**Source data**:
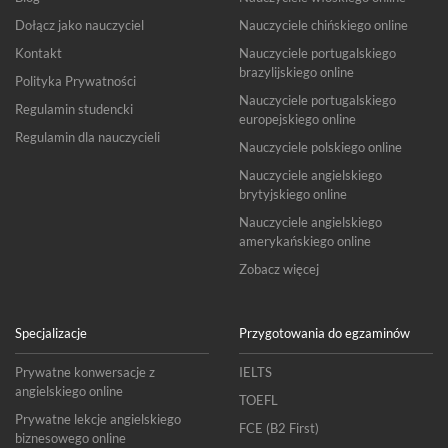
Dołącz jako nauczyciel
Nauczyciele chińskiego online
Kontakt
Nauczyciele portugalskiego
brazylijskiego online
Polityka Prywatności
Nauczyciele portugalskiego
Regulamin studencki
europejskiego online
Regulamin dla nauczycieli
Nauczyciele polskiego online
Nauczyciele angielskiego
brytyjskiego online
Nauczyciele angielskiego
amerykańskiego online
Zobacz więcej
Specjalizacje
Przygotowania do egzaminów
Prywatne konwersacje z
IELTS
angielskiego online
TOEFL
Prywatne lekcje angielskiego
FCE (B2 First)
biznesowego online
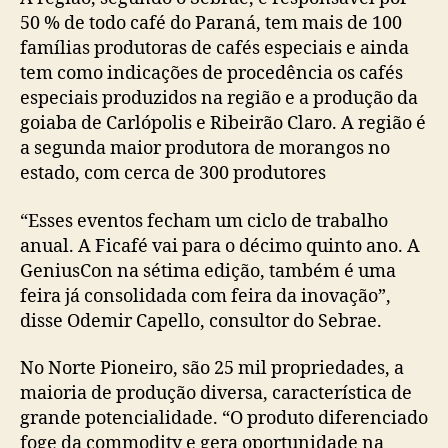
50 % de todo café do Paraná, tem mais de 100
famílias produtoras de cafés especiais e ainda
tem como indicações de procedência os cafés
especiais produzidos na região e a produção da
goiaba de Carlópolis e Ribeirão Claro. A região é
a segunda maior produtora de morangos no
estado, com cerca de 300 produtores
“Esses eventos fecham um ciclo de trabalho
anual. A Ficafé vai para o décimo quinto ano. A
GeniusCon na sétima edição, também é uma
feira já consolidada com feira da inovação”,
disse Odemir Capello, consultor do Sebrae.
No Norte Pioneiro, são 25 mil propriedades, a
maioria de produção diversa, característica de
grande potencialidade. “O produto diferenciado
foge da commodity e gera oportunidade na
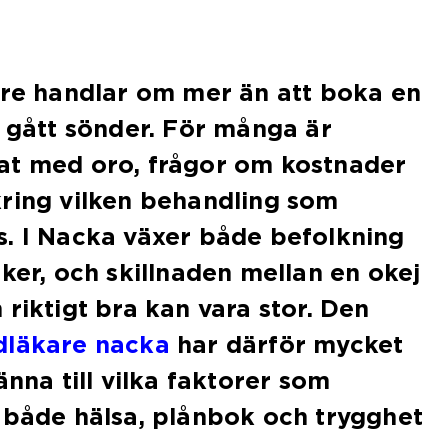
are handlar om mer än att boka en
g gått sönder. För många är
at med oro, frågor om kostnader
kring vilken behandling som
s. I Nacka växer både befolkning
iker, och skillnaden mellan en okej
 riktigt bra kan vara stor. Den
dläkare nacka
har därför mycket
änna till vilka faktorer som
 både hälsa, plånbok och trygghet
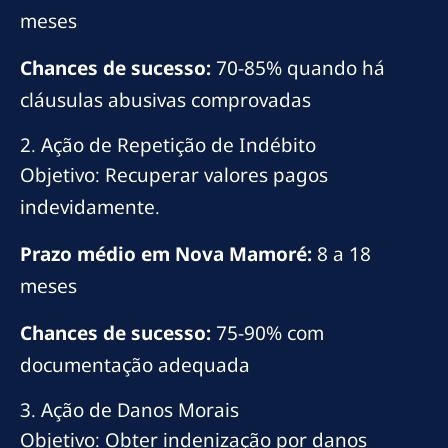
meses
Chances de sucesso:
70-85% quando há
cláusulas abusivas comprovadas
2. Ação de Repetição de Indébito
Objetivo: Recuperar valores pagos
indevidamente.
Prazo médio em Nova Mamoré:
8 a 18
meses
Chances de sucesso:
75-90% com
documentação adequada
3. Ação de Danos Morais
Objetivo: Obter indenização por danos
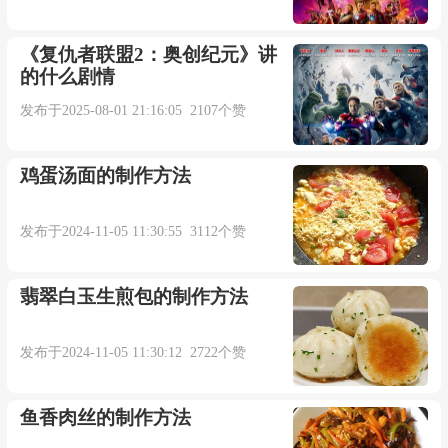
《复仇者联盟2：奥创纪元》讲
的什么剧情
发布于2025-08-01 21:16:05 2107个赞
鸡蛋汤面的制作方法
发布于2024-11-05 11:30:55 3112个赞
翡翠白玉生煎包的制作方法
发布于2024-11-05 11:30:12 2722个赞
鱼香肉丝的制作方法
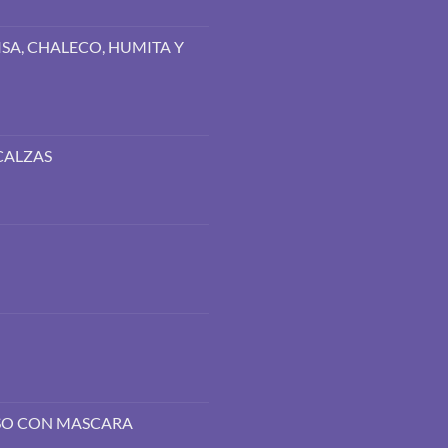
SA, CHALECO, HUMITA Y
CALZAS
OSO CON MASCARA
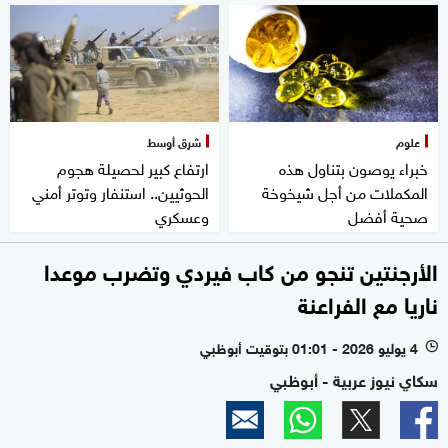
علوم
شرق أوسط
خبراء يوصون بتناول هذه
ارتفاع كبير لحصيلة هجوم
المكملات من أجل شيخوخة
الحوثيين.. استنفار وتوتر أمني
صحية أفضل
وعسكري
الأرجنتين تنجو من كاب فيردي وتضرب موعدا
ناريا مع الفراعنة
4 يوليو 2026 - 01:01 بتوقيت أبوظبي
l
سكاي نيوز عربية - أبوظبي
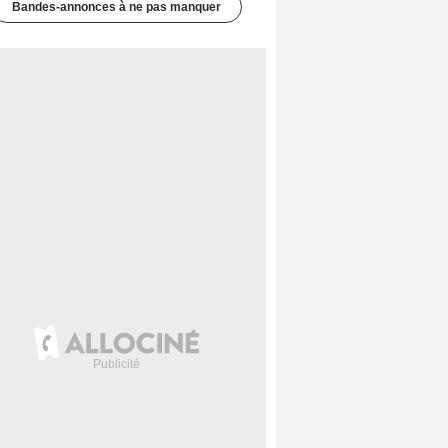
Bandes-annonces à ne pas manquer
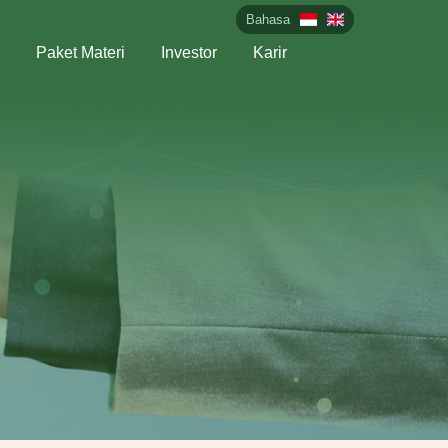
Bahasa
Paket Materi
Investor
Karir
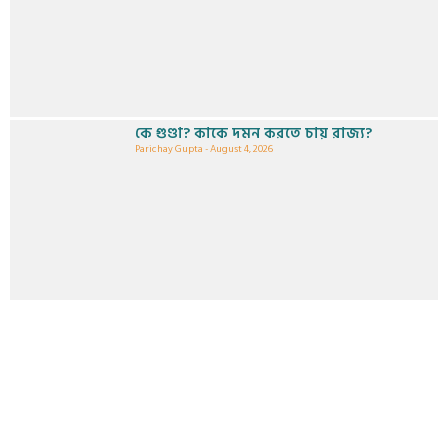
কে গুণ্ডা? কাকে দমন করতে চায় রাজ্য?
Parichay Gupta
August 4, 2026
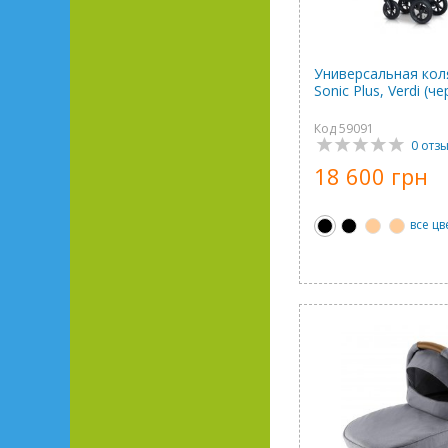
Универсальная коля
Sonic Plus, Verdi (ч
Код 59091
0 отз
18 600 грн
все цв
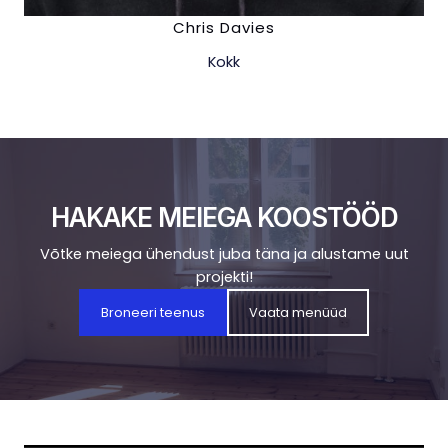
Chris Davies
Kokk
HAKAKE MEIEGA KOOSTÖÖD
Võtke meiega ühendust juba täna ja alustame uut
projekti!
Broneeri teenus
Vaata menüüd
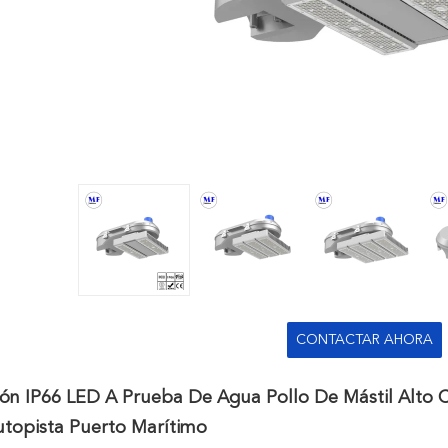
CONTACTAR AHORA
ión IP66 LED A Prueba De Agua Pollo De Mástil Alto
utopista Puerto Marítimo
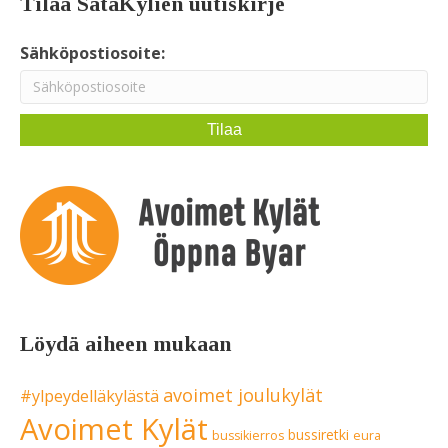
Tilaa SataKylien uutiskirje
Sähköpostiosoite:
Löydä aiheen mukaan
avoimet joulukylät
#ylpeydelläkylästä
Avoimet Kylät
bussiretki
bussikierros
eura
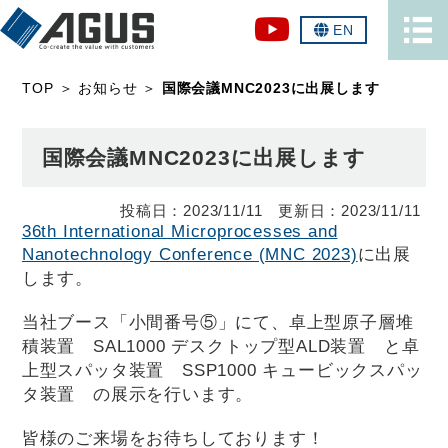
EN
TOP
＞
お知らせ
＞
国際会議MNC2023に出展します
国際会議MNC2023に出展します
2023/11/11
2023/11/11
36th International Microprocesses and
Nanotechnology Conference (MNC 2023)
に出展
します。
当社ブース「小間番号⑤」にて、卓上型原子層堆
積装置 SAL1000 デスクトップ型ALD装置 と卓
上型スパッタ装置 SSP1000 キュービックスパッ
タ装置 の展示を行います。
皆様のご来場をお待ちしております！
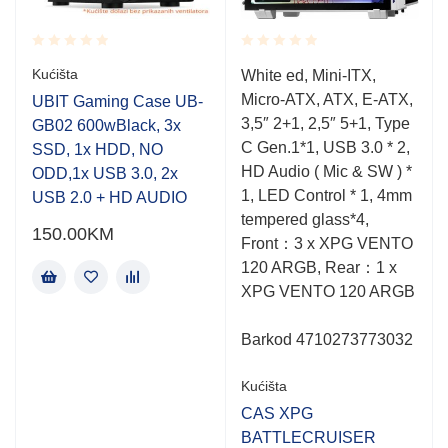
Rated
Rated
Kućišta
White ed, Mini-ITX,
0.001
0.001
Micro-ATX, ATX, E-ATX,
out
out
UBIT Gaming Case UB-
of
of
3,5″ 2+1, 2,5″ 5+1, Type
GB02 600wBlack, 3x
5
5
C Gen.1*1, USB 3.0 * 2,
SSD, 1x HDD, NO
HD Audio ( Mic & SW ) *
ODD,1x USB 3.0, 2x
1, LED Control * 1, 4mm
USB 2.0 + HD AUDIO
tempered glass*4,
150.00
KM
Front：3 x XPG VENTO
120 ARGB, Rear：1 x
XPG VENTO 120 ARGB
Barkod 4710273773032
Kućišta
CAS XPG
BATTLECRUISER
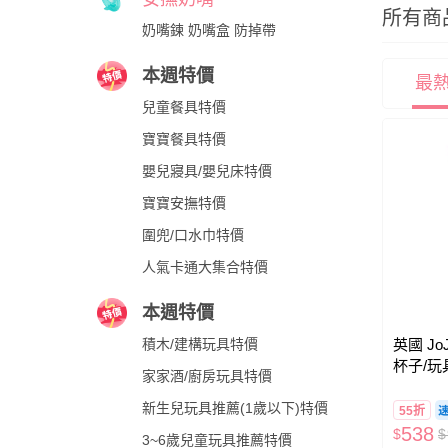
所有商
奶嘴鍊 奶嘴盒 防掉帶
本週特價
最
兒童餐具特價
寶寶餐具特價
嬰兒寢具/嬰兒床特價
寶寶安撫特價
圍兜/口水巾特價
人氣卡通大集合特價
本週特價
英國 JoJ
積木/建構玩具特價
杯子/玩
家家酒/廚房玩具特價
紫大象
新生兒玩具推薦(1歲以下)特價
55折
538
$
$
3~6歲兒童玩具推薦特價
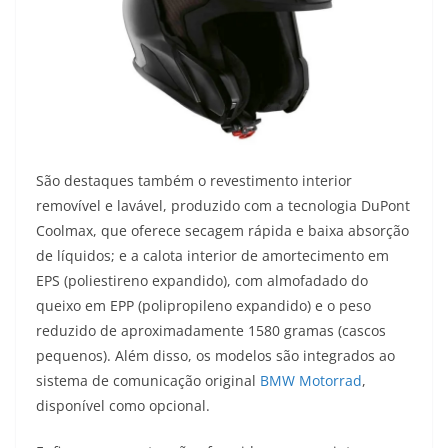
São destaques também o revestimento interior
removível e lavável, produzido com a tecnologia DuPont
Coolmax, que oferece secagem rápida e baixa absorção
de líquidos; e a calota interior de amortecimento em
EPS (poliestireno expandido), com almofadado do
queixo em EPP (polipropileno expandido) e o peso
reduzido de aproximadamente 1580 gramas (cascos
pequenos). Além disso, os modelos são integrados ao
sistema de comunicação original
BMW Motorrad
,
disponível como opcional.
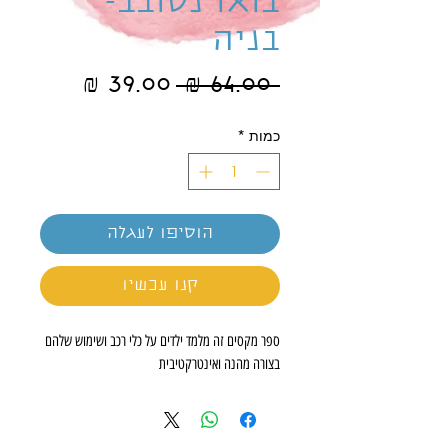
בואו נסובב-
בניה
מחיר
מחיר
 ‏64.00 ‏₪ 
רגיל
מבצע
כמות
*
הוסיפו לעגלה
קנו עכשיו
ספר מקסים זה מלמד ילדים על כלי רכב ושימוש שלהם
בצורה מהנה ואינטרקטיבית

**What is needed**: For each line of the material that includes the word "especiais", make a copy.

**Exercise response**:
famílias produtoras de cafés especiais e ainda
especiais produzidos na região e a produção da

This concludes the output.